• Text provided
Fortunately, Postgres provides functionally to handle all the above meaning the query does not have to handle the individual validations. This is DATERANGEs and the Overlap operator. The difficult work then becomes defining each week with in A. Then employ the Overlap operator on daterange for each week in A against the daterange for B (start_date, end_date). Then do conditional aggregation. for each overlap detected. See full example here.
with problem_list( problem_id ) as
-- identify the specific problem_ids desirded
(select ps.id
from projects p
join problems ps on(ps.id_project = p.id)
where p.id = &selected_project
) --select * from problem_list;
, report_period(srange, erange) as
-- generate the first day of week (Mon) for the
-- oldest start date through day of week of Current_Date
(select min(first_of_week(ps.start_date))
, first_of_week(current_date)
from problem_status ps
join problem_list pl
on (pl.problem_id = ps.id_problem)
) --select * from report_period;
, weekly_calendar(wk,yr, week_dates) as
-- expand the start, end date ranges to week dates (Mon-Sun)

[Stored items]
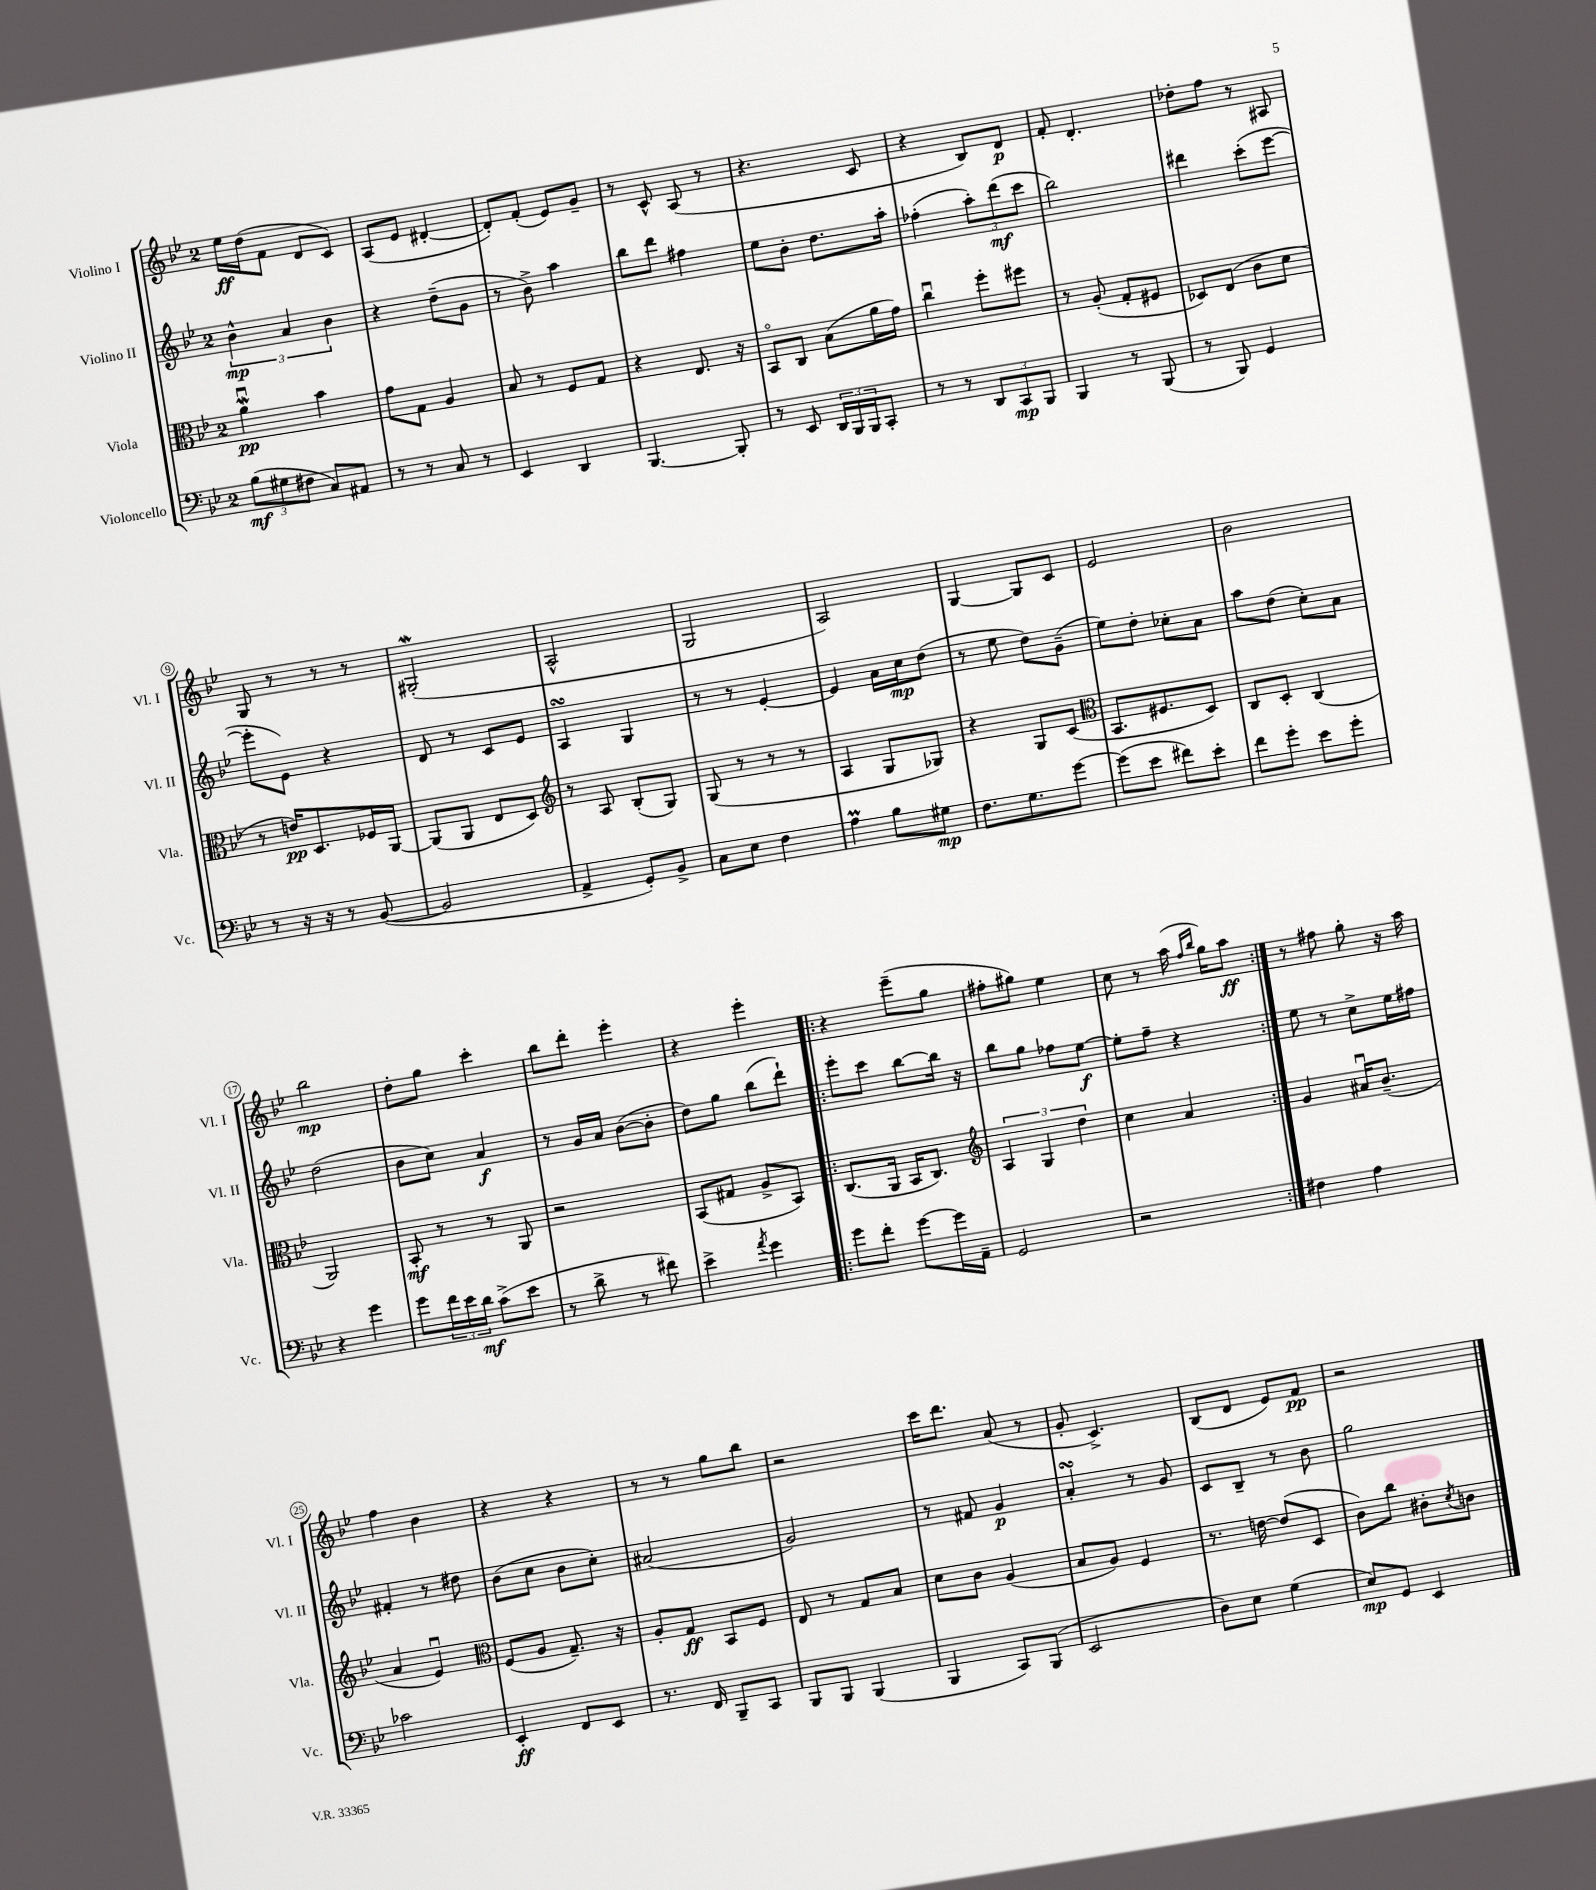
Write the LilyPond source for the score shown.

<<
\new StaffGroup <<
\new Staff = "s0" \with { instrumentName = "Violino I" shortInstrumentName = "Vl. I" } {
    \clef treble \key bes \major \once \override Staff.TimeSignature.style = #'single-digit \time 2/4
    ees''16\ff d''16( f'8 d'8 c'8) |
    a8( ees'8 dis'4~-. |
    dis'8-.) f'8-.( ees'8) g'8-- |
    r8 c'8-^ a8( r8 |
    r4. c'8 |
    r4 bes8) d'8\p |
    f'8-. d'4.-. |
    des''8-. f''8 r8 ais8 |
    g8 r8 r8 r8 |
    gis2-.\mordent( |
    a2-^ |
    g2 |
    a2) |
    g4~ g8 c'8 |
    ees'2 |
    bes'2 |
    bes''2\mp |
    d''8-. g''8 c'''4-. |
    bes''8 d'''8-. ees'''4-. |
    r4 ees'''4-. |
    \repeat volta 2 { r4 ees'''8--( g''8 |
    fis''8-. gis''8) ees''4 |
    c''8 r8 a''16( \grace { f''16 bes''16 } g''16) a''8\ff | }
    r8 fis''8 g''8-. r16 a''16 |
    f''4 bes'4 |
    r4 r4 |
    r8 r8 g''8 bes''8 |
    r2 |
    c'''16 d'''8. a'8( r8 |
    g'8-. c'4.->) |
    bes8( d'8 ees'8) f'8\pp |
    r2 \bar "|." |
}
\new Staff = "s1" \with { instrumentName = "Violino II" shortInstrumentName = "Vl. II" } {
    \clef treble \key bes \major \once \override Staff.TimeSignature.style = #'single-digit \time 2/4
    \tuplet 3/2 { bes'4-^\mp a'4 bes'4 } |
    r4 d''8--( g'8 |
    r8 bes'8->) a''4 |
    bes''8 d'''8 fis''4 |
    ees''8 bes'8-. d''8. a''16-. |
    fes''4-.( \tuplet 3/2 { a''8-.) d'''8\mf( c'''8 } |
    bes''2) |
    dis'''4 c'''8-.( ees'''8~ |
    ees'''8-. ees'8) r4 |
    d'8 r8 c'8 ees'8 |
    a4\turn g4 |
    r8 r8 ees'4~-. |
    ees'4 a'16 c''16\mp d''8( |
    r8 ees''8 d''8) g'8--( |
    ees''8) d''8-. ces''8-. a'8 |
    a''8 d''8( c''8-.) a'8 |
    d''2( |
    bes'8 c''8) a'4\f |
    r8 g'16 a'16 bes'8~( bes'8-. |
    d''8) g''8 bes''8( d'''8-!) |
    \repeat volta 2 { ees'''8-. c'''8 bes''8~ bes''16 r16 |
    bes''8 g''8 fes''8 ees''8~\f |
    ees''8-. f''8-- r4 | }
    ees''8 r8 c''8-> ees''16 fis''16 |
    fis'4-. r8 dis''8 |
    bes'8( c''8 bes'8 c''8-.) |
    ais'2( |
    g'2) |
    r8 fis'8 g'4\p |
    a'4-.\turn r8 g'8 |
    c'8 bes8-- r8 bes'8 |
    g''2 \bar "|." |
}
\new Staff = "s2" \with { instrumentName = "Viola" shortInstrumentName = "Vla." } {
    \clef alto \key bes \major \once \override Staff.TimeSignature.style = #'single-digit \time 2/4
    a'4\downbow\mordent\pp bes'4 |
    g'8 g8 a4 |
    bes8 r8 f8 g8 |
    r4 ees8. r16 |
    bes,8\flageolet c8 bes8( a'16 g'16) |
    c''4\downbow f''8-. fis''8 |
    r8 a8-.( g8-. fis8 |
    des8) ees8( c'8 d'8 |
    r8 e'16\pp) d8. fes16 a,16~ |
    a,8( a,8 ees8 d8) |
    \clef treble r8 a8 bes8-.( g8) |
    g8( r8 r8 r8 |
    a4 g8 ges8) |
    r4 g8 c'8( |
    \clef alto bes,8. fis8. d8) |
    c8 d8-. c4( |
    a,2) |
    bes,8-.\mf r8 r8 a,8 |
    r2 |
    bes,8( gis8 a8-> bes,8) |
    \repeat volta 2 { c8.( a,16 bes,16 c8.) |
    \clef treble \tuplet 3/2 { a4 g4 d''4 } |
    c''4 a'4 | }
    g'4 ais'16\downbow bes'8.--( |
    a'4 ees'4\downbow) |
    \clef alto f8( a8 g8.--) r16 |
    a8-. g8\ff bes,8 f8 |
    ees8 r8 g8 bes8 |
    d'8 c'8 a4( |
    bes8 a8) f4 |
    r8. e'16~ e'8( d8 |
    c'8) c''8 cis'8-. \acciaccatura { d'8 } c'8 \bar "|." |
}
\new Staff = "s3" \with { instrumentName = "Violoncello" shortInstrumentName = "Vc." } {
    \clef bass \key bes \major \once \override Staff.TimeSignature.style = #'single-digit \time 2/4
    \tuplet 3/2 { bes8\mf( gis8 fis8 } c8) ais,8 |
    r8 r8 c8 r8 |
    ees,4 d,4 |
    bes,,4.~ bes,,8-. |
    r8 ees,8 \tuplet 3/2 { d,16 bes,,16 bes,,16 } c,8-. |
    r8 r8 \tuplet 3/2 { d,8 c,8\mp bes,,8 } |
    bes,,4 r8 bes,,8( |
    r8 bes,,8) g,4 |
    r8 r16 r16 r8 bes,8~( |
    bes,2 |
    a,4-> g,8-.) bes,8-> |
    c8 ees8 f4 |
    a4\prall bes8 gis8\mp |
    f8. g8. g'8~ |
    g'8( ees'8 fis'8) ees'8-. |
    f'8 g'8-. ees'8 g'8-. |
    r4 g'4 |
    g'8 \tuplet 3/2 { f'16 ees'16 d'16\mf } c'8->( ees'8 |
    r8 d'8-> r8 fis'8) |
    ees'4-> \acciaccatura { a'8 } g'4 |
    \repeat volta 2 { g'8 f'8-. g'8~ g'16 a,16-- |
    g,2 |
    r2 | }
    fis4 a4 |
    ces'2 |
    ees,4-.\ff f,8 ees,8 |
    r8. f,16 bes,,8-- c,8 |
    bes,,8 bes,,8 bes,,4( |
    bes,,4 c,8) bes,,8( |
    ees,2 |
    d8) ees8 g4( |
    ees8\mp) g,8 ees,4 \bar "|." |
}
>>
>>
\layout { \context { \Score \override BarNumber.stencil = #(make-stencil-circler 0.1 0.3 ly:text-interface::print) } }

• What this exercise asks
1/ How would you render the sentence "Then employ the Overlap operator on daterange for each week in A against the daterange for B (start_date, end_date)." from the Postgres daterange text in Spanish?
2/ Can you continue the Postgres daterange text from the point where it stops?

• Answers to the exercises
1/ Luego, emplee el operador Overlap sobre el daterange de cada semana en A frente al daterange de B (start_date, end_date).

2/
-- and identify the week number with year
(select extract( week from mon)::integer wk
, extract( isoyear from mon)::integer yr
, daterange(mon, mon+6, '[]'::text) wk_dates
from (select generate_series(srange,erange, interval '7 days')::date mon
from report_period
) d
) -- select * from weekly_calendar;
, status_by_week(yr,wk,status) as
-- determine where problem start_date, end_date overlaps each calendar week
-- then where multiple statuses exist for any week keep only the lat
( select yr,wk,status
from (select wc.yr,wc.wk,ps.status
-- , ps.start_date, wc.week_dates,id_problem
, row_number() over (partition by ps.id_problem,yr,wk order by yr, wk, start_date desc) rn
from problem_status ps
join problem_list pl on (pl.problem_id = ps.id_problem)
join weekly_calendar wc on (wc.week_dates && daterange(ps.start_date,ps.end_date)) -- actual overlap test
) ac
where rn=1
) -- select * from status_by_week order by wk;
select 'Project ' || p.id || ': ' || p.description Project
, to_char(wk,'fm09') || '/' || substr(to_char(yr,'fm0000'),3) "WK"
, "Red", "Yellow", "Green"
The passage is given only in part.